EDIT: I updated the code to use your module as alternative version "just" by including it. But I don't think this would get accepted as PR for algorithm.nim
I'm also doubtful that sampling algorithms and file iteration should be part of the same module.
@Jehan
Yeah. But then the algorithm is about unknown length data whereas everything I see in the algorithms.nim uses openarray which is would need to load my example files into ram.

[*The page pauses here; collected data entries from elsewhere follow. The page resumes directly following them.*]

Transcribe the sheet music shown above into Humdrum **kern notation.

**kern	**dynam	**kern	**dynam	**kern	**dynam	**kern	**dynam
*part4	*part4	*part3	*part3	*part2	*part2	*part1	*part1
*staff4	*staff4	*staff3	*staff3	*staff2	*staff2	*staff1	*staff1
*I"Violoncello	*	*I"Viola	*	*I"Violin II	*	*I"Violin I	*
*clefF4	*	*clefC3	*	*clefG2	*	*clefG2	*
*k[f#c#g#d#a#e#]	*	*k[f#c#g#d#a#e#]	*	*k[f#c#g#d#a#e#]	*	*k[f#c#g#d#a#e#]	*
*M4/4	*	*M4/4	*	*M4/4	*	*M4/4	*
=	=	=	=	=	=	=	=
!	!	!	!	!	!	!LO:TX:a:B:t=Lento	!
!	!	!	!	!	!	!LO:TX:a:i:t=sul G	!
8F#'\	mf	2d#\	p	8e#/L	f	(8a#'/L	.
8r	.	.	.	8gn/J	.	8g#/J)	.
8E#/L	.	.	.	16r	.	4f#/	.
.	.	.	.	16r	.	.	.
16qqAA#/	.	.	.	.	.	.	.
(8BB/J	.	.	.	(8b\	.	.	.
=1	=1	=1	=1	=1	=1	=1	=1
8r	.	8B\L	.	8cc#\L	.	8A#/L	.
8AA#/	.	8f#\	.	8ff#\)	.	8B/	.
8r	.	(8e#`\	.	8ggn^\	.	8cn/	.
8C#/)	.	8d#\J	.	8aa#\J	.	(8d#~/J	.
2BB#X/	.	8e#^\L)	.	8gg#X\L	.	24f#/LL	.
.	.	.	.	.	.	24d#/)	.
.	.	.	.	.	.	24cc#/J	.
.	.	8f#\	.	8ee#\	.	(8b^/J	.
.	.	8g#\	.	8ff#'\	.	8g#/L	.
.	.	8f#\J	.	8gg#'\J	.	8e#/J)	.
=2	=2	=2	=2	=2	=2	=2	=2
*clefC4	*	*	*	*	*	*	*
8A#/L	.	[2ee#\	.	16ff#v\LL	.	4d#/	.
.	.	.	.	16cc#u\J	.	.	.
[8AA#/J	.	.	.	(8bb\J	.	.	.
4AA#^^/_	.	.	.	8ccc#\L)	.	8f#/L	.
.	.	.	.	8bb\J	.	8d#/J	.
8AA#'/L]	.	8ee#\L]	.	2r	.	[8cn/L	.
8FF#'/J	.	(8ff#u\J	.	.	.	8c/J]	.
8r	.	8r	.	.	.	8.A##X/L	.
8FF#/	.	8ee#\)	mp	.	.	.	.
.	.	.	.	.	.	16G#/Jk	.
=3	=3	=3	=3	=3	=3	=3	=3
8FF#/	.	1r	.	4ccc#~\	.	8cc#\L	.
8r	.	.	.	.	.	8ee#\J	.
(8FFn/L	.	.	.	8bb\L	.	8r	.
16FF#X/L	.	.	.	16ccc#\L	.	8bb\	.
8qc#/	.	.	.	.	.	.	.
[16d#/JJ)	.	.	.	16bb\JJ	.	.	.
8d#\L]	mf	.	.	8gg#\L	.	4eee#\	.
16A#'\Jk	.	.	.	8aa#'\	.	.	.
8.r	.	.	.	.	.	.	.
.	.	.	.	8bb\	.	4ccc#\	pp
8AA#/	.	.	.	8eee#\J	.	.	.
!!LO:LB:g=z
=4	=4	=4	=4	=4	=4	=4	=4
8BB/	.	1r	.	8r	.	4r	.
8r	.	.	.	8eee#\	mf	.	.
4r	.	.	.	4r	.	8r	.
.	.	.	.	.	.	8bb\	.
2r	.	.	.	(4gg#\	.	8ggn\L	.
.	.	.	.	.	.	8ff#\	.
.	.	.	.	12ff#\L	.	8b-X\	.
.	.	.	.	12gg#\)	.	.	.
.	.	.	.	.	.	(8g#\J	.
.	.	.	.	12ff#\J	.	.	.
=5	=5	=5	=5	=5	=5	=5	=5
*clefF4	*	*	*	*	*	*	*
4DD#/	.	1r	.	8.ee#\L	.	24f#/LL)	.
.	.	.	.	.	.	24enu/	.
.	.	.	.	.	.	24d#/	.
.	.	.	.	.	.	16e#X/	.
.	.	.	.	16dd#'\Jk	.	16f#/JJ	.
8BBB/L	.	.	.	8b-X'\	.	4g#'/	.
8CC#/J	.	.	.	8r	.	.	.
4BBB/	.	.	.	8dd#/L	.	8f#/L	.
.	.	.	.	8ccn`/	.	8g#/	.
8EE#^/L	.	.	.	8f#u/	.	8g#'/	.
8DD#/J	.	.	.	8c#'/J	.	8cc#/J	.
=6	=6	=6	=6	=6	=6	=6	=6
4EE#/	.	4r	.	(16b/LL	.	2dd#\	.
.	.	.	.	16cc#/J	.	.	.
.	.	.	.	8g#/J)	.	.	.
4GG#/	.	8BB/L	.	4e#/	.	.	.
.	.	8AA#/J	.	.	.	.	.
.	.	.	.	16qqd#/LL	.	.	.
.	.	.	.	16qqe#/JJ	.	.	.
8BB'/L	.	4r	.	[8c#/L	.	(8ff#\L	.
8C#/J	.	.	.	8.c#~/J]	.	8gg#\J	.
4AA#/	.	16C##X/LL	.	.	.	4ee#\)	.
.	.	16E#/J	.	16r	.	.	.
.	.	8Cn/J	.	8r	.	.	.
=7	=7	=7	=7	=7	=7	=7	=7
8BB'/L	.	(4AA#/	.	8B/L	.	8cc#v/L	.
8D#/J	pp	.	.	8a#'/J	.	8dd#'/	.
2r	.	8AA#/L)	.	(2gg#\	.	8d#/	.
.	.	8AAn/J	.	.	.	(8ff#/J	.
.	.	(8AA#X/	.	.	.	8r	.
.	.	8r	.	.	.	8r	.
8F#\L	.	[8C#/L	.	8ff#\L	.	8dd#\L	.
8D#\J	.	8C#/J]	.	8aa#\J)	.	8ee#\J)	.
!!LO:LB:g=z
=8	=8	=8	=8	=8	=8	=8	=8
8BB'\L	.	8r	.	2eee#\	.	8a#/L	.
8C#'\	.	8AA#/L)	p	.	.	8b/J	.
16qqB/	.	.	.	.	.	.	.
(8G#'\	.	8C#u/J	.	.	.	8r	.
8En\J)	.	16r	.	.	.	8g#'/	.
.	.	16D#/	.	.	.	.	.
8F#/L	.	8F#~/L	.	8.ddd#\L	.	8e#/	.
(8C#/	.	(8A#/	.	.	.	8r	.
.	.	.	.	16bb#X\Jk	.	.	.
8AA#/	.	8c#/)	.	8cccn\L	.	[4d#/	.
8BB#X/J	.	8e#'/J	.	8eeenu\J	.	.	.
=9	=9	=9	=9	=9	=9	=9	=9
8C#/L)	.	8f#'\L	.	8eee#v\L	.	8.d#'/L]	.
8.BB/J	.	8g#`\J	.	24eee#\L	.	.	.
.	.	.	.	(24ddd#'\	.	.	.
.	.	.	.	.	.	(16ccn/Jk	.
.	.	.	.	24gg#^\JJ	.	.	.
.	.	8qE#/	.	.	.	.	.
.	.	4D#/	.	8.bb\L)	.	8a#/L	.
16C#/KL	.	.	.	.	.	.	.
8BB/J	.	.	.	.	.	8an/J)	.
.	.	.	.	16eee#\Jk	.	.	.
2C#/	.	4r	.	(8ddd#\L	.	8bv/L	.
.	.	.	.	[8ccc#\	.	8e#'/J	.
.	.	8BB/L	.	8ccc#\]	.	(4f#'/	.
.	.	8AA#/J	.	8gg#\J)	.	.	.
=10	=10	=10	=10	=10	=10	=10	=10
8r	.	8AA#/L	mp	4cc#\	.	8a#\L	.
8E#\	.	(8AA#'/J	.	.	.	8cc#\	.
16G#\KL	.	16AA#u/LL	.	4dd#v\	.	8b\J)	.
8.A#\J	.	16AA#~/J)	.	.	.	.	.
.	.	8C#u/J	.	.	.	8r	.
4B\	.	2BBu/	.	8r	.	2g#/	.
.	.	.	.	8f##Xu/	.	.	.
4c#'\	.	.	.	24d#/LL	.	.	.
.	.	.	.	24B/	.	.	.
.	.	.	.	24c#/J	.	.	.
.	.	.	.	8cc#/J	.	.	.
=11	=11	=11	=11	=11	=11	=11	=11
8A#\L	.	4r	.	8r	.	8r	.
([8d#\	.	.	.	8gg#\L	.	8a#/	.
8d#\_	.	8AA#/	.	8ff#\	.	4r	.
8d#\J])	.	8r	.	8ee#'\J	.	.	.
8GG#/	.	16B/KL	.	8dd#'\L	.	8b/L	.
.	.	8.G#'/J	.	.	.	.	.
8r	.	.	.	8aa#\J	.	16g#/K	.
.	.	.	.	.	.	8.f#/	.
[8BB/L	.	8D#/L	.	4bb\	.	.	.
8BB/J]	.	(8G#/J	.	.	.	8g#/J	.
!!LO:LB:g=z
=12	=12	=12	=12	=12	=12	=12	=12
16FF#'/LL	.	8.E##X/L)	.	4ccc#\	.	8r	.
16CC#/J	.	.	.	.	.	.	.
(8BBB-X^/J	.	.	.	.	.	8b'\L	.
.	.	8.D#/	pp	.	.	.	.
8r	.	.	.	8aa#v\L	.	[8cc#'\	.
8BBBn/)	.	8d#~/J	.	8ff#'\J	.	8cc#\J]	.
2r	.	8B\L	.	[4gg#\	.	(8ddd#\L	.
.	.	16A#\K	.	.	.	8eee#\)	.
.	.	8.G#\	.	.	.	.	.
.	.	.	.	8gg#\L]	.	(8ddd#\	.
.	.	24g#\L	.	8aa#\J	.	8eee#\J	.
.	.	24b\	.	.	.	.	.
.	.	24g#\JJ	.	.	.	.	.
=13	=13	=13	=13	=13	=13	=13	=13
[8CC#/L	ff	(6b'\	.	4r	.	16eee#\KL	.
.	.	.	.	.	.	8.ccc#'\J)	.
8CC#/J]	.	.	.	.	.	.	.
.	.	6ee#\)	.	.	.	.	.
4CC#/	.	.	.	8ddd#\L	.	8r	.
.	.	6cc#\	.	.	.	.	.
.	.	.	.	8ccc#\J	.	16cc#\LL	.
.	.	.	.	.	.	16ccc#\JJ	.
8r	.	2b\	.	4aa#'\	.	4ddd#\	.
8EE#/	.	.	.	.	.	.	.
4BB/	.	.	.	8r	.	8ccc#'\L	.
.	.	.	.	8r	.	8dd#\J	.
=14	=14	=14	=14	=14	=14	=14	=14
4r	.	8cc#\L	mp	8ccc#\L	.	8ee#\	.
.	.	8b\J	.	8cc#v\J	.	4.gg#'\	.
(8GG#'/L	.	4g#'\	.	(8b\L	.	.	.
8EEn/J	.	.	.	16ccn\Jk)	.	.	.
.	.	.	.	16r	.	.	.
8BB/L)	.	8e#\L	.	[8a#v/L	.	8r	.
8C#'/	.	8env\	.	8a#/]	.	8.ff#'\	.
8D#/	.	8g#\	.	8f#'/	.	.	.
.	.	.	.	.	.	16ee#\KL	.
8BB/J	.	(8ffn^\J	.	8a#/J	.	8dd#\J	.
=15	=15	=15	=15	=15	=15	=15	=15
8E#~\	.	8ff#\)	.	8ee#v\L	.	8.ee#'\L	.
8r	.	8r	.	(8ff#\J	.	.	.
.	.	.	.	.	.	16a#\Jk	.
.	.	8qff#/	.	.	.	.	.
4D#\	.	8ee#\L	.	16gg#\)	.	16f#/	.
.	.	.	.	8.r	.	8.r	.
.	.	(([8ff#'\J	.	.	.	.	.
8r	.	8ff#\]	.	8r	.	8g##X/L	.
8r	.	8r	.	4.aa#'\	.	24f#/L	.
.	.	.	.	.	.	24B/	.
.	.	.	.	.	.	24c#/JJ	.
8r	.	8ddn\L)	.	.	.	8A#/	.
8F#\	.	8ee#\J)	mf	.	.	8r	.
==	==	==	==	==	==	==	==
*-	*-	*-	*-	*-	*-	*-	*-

From that point they actually belong more together than not. Iterators are the only way to construct unknown length data without allocating ram for all elements. Hence my question about existing iterators like that?
And I 100% agree that there should to be some RNG interface (soon)!
Iterators are the only way to construct unknown length data without allocating ram for all elements.
Er no. what about Streams?
OderWat: Yeah. But then the algorithm is about unknown length data whereas everything I see in the algorithms.nim uses openarray which is would need to load my example files into ram.
I don't dispute that. My question is whether it belongs in the stdlib or in a separate library.
OderWat: From that point they actually belong more together than not. Iterators are the only way to construct unknown length data without allocating ram for all elements.
Well, the first iterator is basically a closure version of system.lines. This seems to belong in some sort of I/O module, not in a collection of RNG-related algorithms. Remember that reservoir sampling can also be used, e.g., with algorithmically generated data. And genIter is probably too generic a name for the functionality of iterating over the lines in a file or list of files, too.
As an aside, there should probably be a template/macro to turn an inline iterator into a closure version, something like:
template closureIterator[T](iter: iterator(): T): auto {.immediate.} =
(iterator(): type(iter()) =
for item in iter: yield item)
(If there isn't something like that already and I'm missing it.)
This way you could just write reservoirSamples(closureIterator(file.lines)).
@Araq Right. I forgot about Steams as it didn't occur as use case to me. Actually I am not clear about the difference between a stream of objects and an iterator.
@Jehan That template is cool but was not obvious to me. Something like that probably should be in the manual (+ stdlib?)
The template works great, Jehan! Do want it in the standard library.
OderWat, how about we just add this reservoirSamples to my random library?